▸ **Dataset extract**:
::::

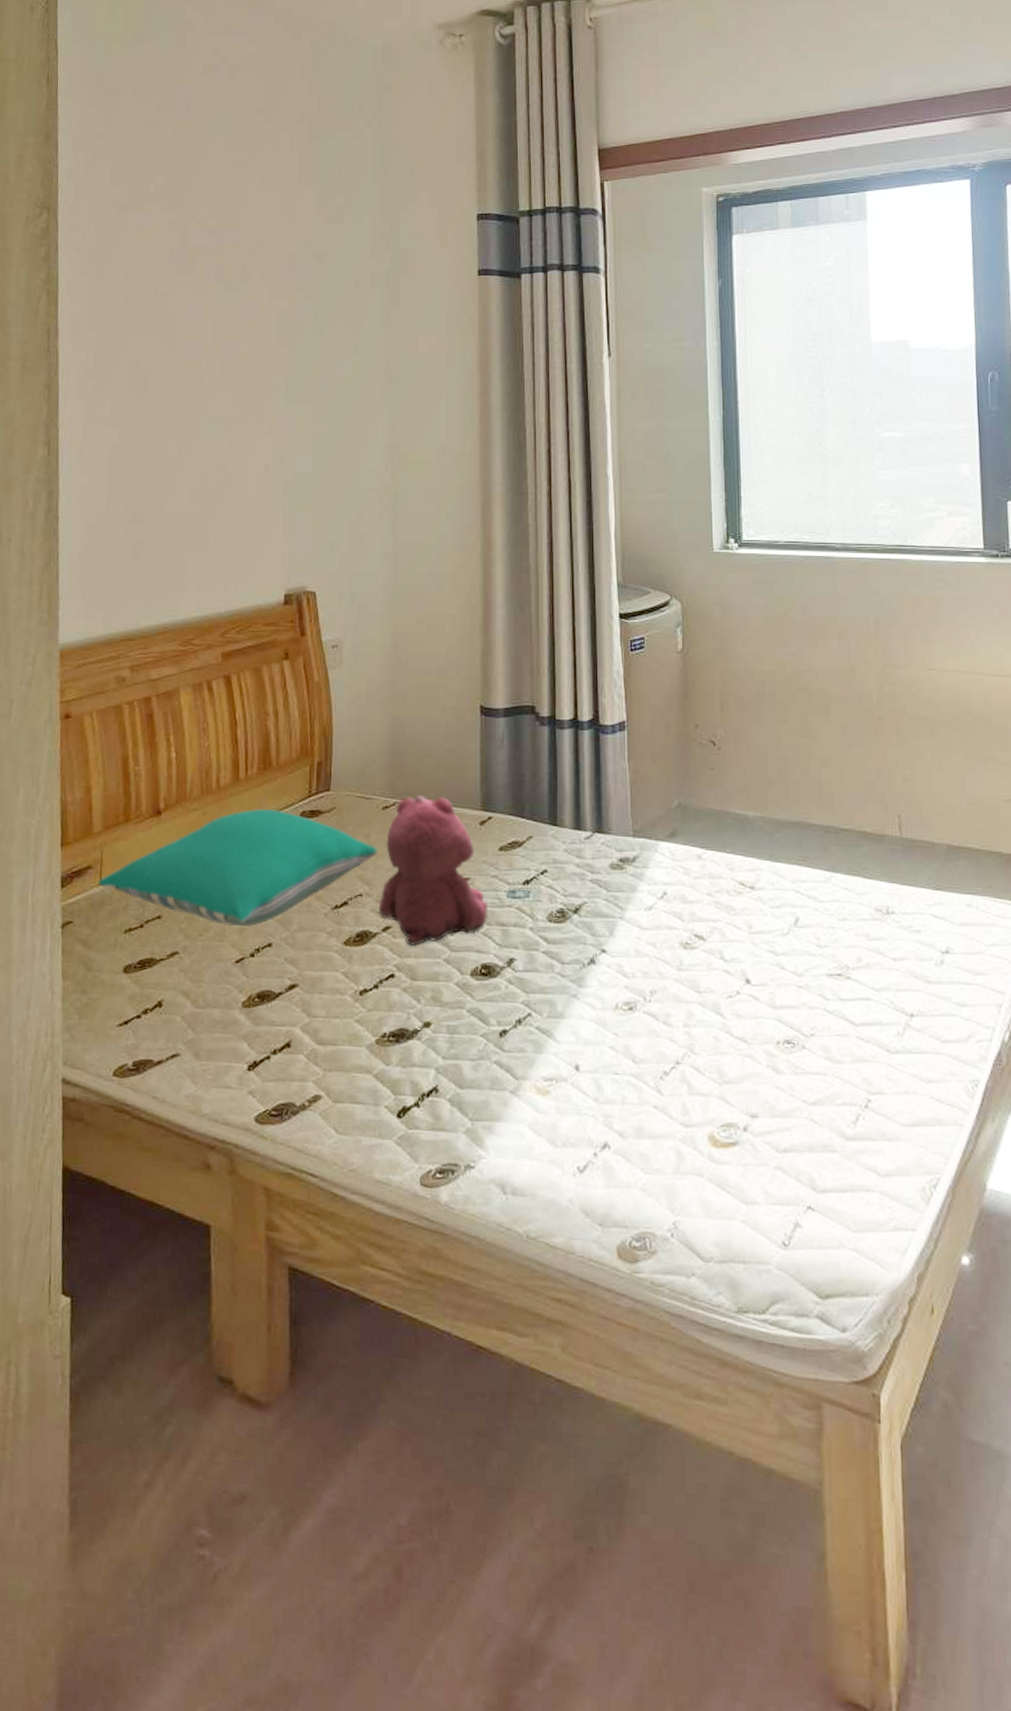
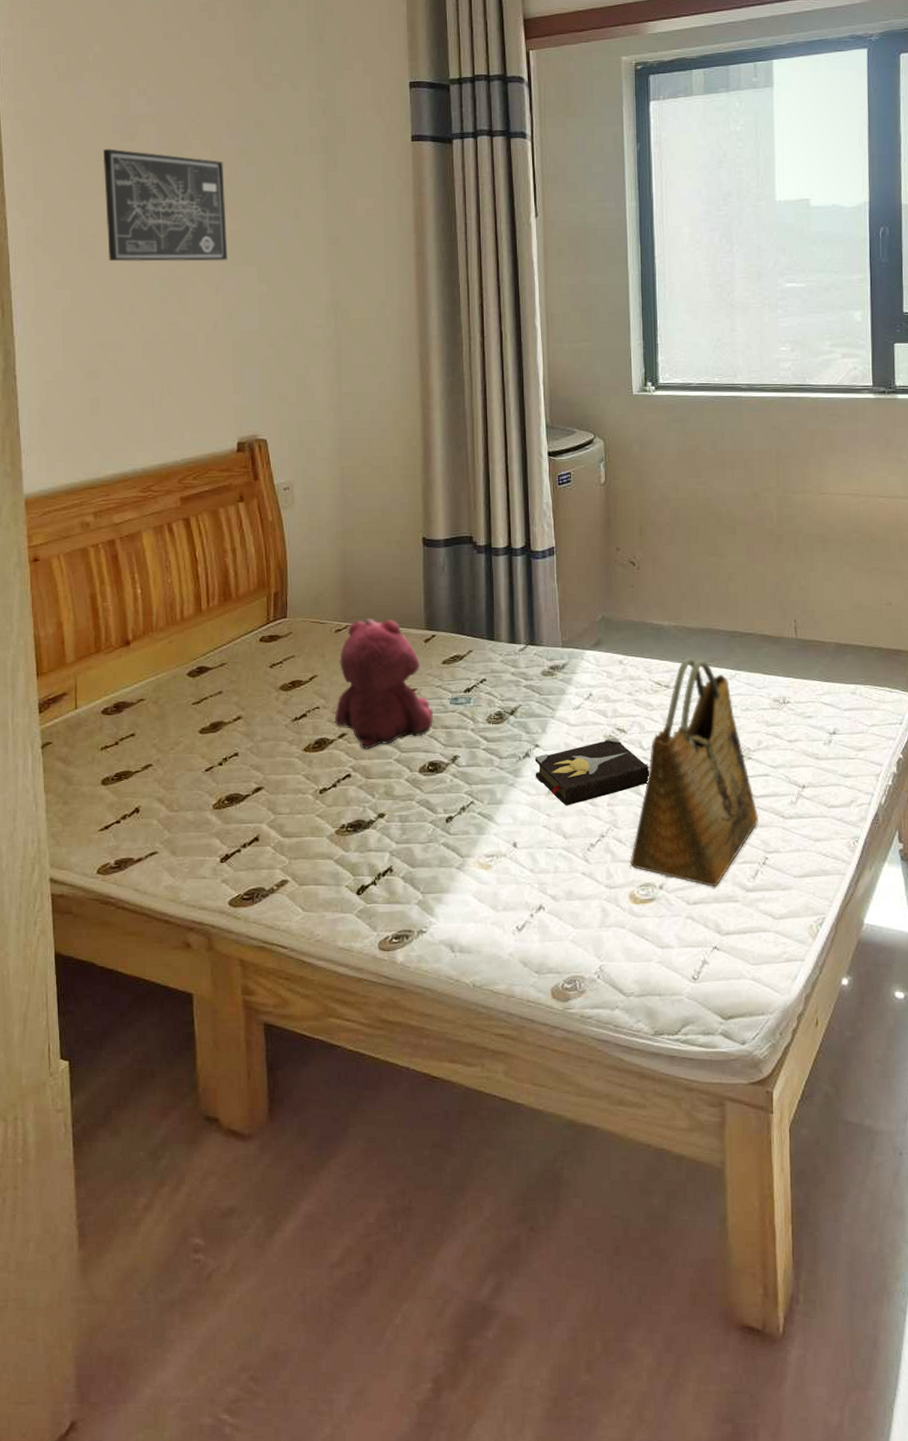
pillow: present [98,808,377,928] -> none [74,635,332,740]
wall art: none [158,281,283,399] -> present [102,148,228,262]
hardback book: none [601,944,732,1025] -> present [535,737,650,806]
grocery bag: none [709,854,859,1132] -> present [630,657,758,887]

::::

▸ **Description of the task**: A word-for-word restatement of all the lines above is needed, with the pictures omitted.

▸ **Task response**:
pillow: present [98,808,377,928] -> none [74,635,332,740]
wall art: none [158,281,283,399] -> present [102,148,228,262]
hardback book: none [601,944,732,1025] -> present [535,737,650,806]
grocery bag: none [709,854,859,1132] -> present [630,657,758,887]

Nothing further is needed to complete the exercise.